Exercise instructions: The reply to the records below should contain exactly the lines from the line with "X21311Y147663D01*" through the line with "X29982Y147941D01*", and nothing besides.

Stored items:
Content starts

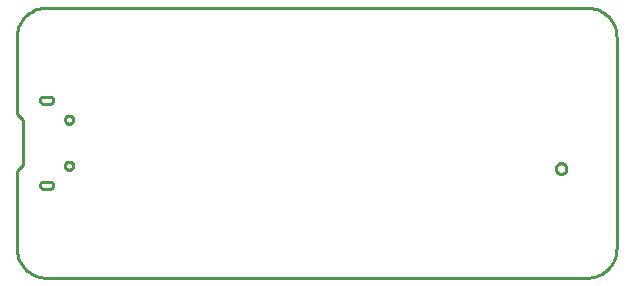
<source format=gbr>
G04 EAGLE Gerber RS-274X export*
G75*
%MOMM*%
%FSLAX34Y34*%
%LPD*%
%IN*%
%IPPOS*%
%AMOC8*
5,1,8,0,0,1.08239X$1,22.5*%
G01*
%ADD10C,0.254000*%


D10*
X0Y25400D02*
X97Y23186D01*
X386Y20989D01*
X865Y18826D01*
X1532Y16713D01*
X2380Y14666D01*
X3403Y12700D01*
X4594Y10831D01*
X5942Y9073D01*
X7440Y7440D01*
X9073Y5942D01*
X10831Y4594D01*
X12700Y3403D01*
X14666Y2380D01*
X16713Y1532D01*
X18826Y865D01*
X20989Y386D01*
X23186Y97D01*
X25400Y0D01*
X482600Y0D01*
X484814Y97D01*
X487011Y386D01*
X489174Y865D01*
X491287Y1532D01*
X493335Y2380D01*
X495300Y3403D01*
X497169Y4594D01*
X498927Y5942D01*
X500561Y7440D01*
X502058Y9073D01*
X503406Y10831D01*
X504597Y12700D01*
X505620Y14666D01*
X506468Y16713D01*
X507135Y18826D01*
X507614Y20989D01*
X507903Y23186D01*
X508000Y25400D01*
X508000Y203200D01*
X507903Y205414D01*
X507614Y207611D01*
X507135Y209774D01*
X506468Y211887D01*
X505620Y213935D01*
X504597Y215900D01*
X503406Y217769D01*
X502058Y219527D01*
X500561Y221161D01*
X498927Y222658D01*
X497169Y224006D01*
X495300Y225197D01*
X493335Y226220D01*
X491287Y227068D01*
X489174Y227735D01*
X487011Y228214D01*
X484814Y228503D01*
X482600Y228600D01*
X25400Y228600D01*
X23186Y228503D01*
X20989Y228214D01*
X18826Y227735D01*
X16713Y227068D01*
X14666Y226220D01*
X12700Y225197D01*
X10831Y224006D01*
X9073Y222658D01*
X7440Y221161D01*
X5942Y219527D01*
X4594Y217769D01*
X3403Y215900D01*
X2380Y213935D01*
X1532Y211887D01*
X865Y209774D01*
X386Y207611D01*
X97Y205414D01*
X0Y203200D01*
X0Y138430D01*
X5080Y133350D01*
X5080Y95250D01*
X0Y90170D01*
X0Y25400D01*
X19950Y78300D02*
X19939Y78059D01*
X19948Y77819D01*
X19979Y77580D01*
X20030Y77344D01*
X20102Y77114D01*
X20193Y76892D01*
X20304Y76677D01*
X20433Y76474D01*
X20579Y76282D01*
X20741Y76104D01*
X20918Y75941D01*
X21109Y75793D01*
X21311Y75663D01*
X21525Y75551D01*
X21747Y75458D01*
X21976Y75385D01*
X22211Y75332D01*
X22450Y75300D01*
X28450Y75300D01*
X28689Y75332D01*
X28924Y75385D01*
X29153Y75458D01*
X29375Y75551D01*
X29589Y75663D01*
X29792Y75793D01*
X29982Y75941D01*
X30159Y76104D01*
X30321Y76282D01*
X30467Y76474D01*
X30596Y76677D01*
X30707Y76892D01*
X30798Y77114D01*
X30870Y77344D01*
X30921Y77580D01*
X30952Y77819D01*
X30961Y78059D01*
X30950Y78300D01*
X30961Y78541D01*
X30952Y78781D01*
X30921Y79020D01*
X30870Y79256D01*
X30798Y79486D01*
X30707Y79709D01*
X30596Y79923D01*
X30467Y80126D01*
X30321Y80318D01*
X30159Y80496D01*
X29982Y80659D01*
X29792Y80807D01*
X29589Y80937D01*
X29375Y81049D01*
X29153Y81142D01*
X28924Y81215D01*
X28689Y81268D01*
X28450Y81300D01*
X22450Y81300D01*
X22211Y81268D01*
X21976Y81215D01*
X21747Y81142D01*
X21525Y81049D01*
X21311Y80937D01*
X21109Y80807D01*
X20918Y80659D01*
X20741Y80496D01*
X20579Y80318D01*
X20433Y80126D01*
X20304Y79923D01*
X20193Y79709D01*
X20102Y79486D01*
X20030Y79256D01*
X19979Y79020D01*
X19948Y78781D01*
X19939Y78541D01*
X19950Y78300D01*
X19950Y150300D02*
X19939Y150059D01*
X19948Y149819D01*
X19979Y149580D01*
X20030Y149344D01*
X20102Y149114D01*
X20193Y148892D01*
X20304Y148677D01*
X20433Y148474D01*
X20579Y148282D01*
X20741Y148104D01*
X20918Y147941D01*
X21109Y147793D01*
X21311Y147663D01*
X21525Y147551D01*
X21747Y147458D01*
X21976Y147385D01*
X22211Y147332D01*
X22450Y147300D01*
X28450Y147300D01*
X28689Y147332D01*
X28924Y147385D01*
X29153Y147458D01*
X29375Y147551D01*
X29589Y147663D01*
X29792Y147793D01*
X29982Y147941D01*
X30159Y148104D01*
X30321Y148282D01*
X30467Y148474D01*
X30596Y148677D01*
X30707Y148892D01*
X30798Y149114D01*
X30870Y149344D01*
X30921Y149580D01*
X30952Y149819D01*
X30961Y150059D01*
X30950Y150300D01*
X30961Y150541D01*
X30952Y150781D01*
X30921Y151020D01*
X30870Y151256D01*
X30798Y151486D01*
X30707Y151709D01*
X30596Y151923D01*
X30467Y152126D01*
X30321Y152318D01*
X30159Y152496D01*
X29982Y152659D01*
X29792Y152807D01*
X29589Y152937D01*
X29375Y153049D01*
X29153Y153142D01*
X28924Y153215D01*
X28689Y153268D01*
X28450Y153300D01*
X22450Y153300D01*
X22211Y153268D01*
X21976Y153215D01*
X21747Y153142D01*
X21525Y153049D01*
X21311Y152937D01*
X21109Y152807D01*
X20918Y152659D01*
X20741Y152496D01*
X20579Y152318D01*
X20433Y152126D01*
X20304Y151923D01*
X20193Y151709D01*
X20102Y151486D01*
X20030Y151256D01*
X19979Y151020D01*
X19948Y150781D01*
X19939Y150541D01*
X19950Y150300D01*
X44221Y130300D02*
X43766Y130360D01*
X43323Y130479D01*
X42899Y130654D01*
X42501Y130884D01*
X42137Y131163D01*
X41813Y131487D01*
X41534Y131851D01*
X41304Y132249D01*
X41129Y132673D01*
X41010Y133116D01*
X40950Y133571D01*
X40950Y134029D01*
X41010Y134484D01*
X41129Y134927D01*
X41304Y135351D01*
X41534Y135749D01*
X41813Y136113D01*
X42137Y136437D01*
X42501Y136716D01*
X42899Y136946D01*
X43323Y137121D01*
X43766Y137240D01*
X44221Y137300D01*
X44679Y137300D01*
X45134Y137240D01*
X45577Y137121D01*
X46001Y136946D01*
X46399Y136716D01*
X46763Y136437D01*
X47087Y136113D01*
X47366Y135749D01*
X47596Y135351D01*
X47771Y134927D01*
X47890Y134484D01*
X47950Y134029D01*
X47950Y133571D01*
X47890Y133116D01*
X47771Y132673D01*
X47596Y132249D01*
X47366Y131851D01*
X47087Y131487D01*
X46763Y131163D01*
X46399Y130884D01*
X46001Y130654D01*
X45577Y130479D01*
X45134Y130360D01*
X44679Y130300D01*
X44221Y130300D01*
X44221Y91300D02*
X43766Y91360D01*
X43323Y91479D01*
X42899Y91654D01*
X42501Y91884D01*
X42137Y92163D01*
X41813Y92487D01*
X41534Y92851D01*
X41304Y93249D01*
X41129Y93673D01*
X41010Y94116D01*
X40950Y94571D01*
X40950Y95029D01*
X41010Y95484D01*
X41129Y95927D01*
X41304Y96351D01*
X41534Y96749D01*
X41813Y97113D01*
X42137Y97437D01*
X42501Y97716D01*
X42899Y97946D01*
X43323Y98121D01*
X43766Y98240D01*
X44221Y98300D01*
X44679Y98300D01*
X45134Y98240D01*
X45577Y98121D01*
X46001Y97946D01*
X46399Y97716D01*
X46763Y97437D01*
X47087Y97113D01*
X47366Y96749D01*
X47596Y96351D01*
X47771Y95927D01*
X47890Y95484D01*
X47950Y95029D01*
X47950Y94571D01*
X47890Y94116D01*
X47771Y93673D01*
X47596Y93249D01*
X47366Y92851D01*
X47087Y92487D01*
X46763Y92163D01*
X46399Y91884D01*
X46001Y91654D01*
X45577Y91479D01*
X45134Y91360D01*
X44679Y91300D01*
X44221Y91300D01*
X460765Y87800D02*
X460180Y87877D01*
X459610Y88030D01*
X459065Y88255D01*
X458555Y88550D01*
X458087Y88909D01*
X457669Y89327D01*
X457310Y89795D01*
X457015Y90305D01*
X456790Y90850D01*
X456637Y91420D01*
X456560Y92005D01*
X456560Y92595D01*
X456637Y93180D01*
X456790Y93750D01*
X457015Y94295D01*
X457310Y94805D01*
X457669Y95273D01*
X458087Y95691D01*
X458555Y96050D01*
X459065Y96345D01*
X459610Y96570D01*
X460180Y96723D01*
X460765Y96800D01*
X461355Y96800D01*
X461940Y96723D01*
X462510Y96570D01*
X463055Y96345D01*
X463565Y96050D01*
X464033Y95691D01*
X464451Y95273D01*
X464810Y94805D01*
X465105Y94295D01*
X465330Y93750D01*
X465483Y93180D01*
X465560Y92595D01*
X465560Y92005D01*
X465483Y91420D01*
X465330Y90850D01*
X465105Y90305D01*
X464810Y89795D01*
X464451Y89327D01*
X464033Y88909D01*
X463565Y88550D01*
X463055Y88255D01*
X462510Y88030D01*
X461940Y87877D01*
X461355Y87800D01*
X460765Y87800D01*
M02*

</source>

Content ends

Response for this exercise:
X21311Y147663D01*
X21525Y147551D01*
X21747Y147458D01*
X21976Y147385D01*
X22211Y147332D01*
X22450Y147300D01*
X28450Y147300D01*
X28689Y147332D01*
X28924Y147385D01*
X29153Y147458D01*
X29375Y147551D01*
X29589Y147663D01*
X29792Y147793D01*
X29982Y147941D01*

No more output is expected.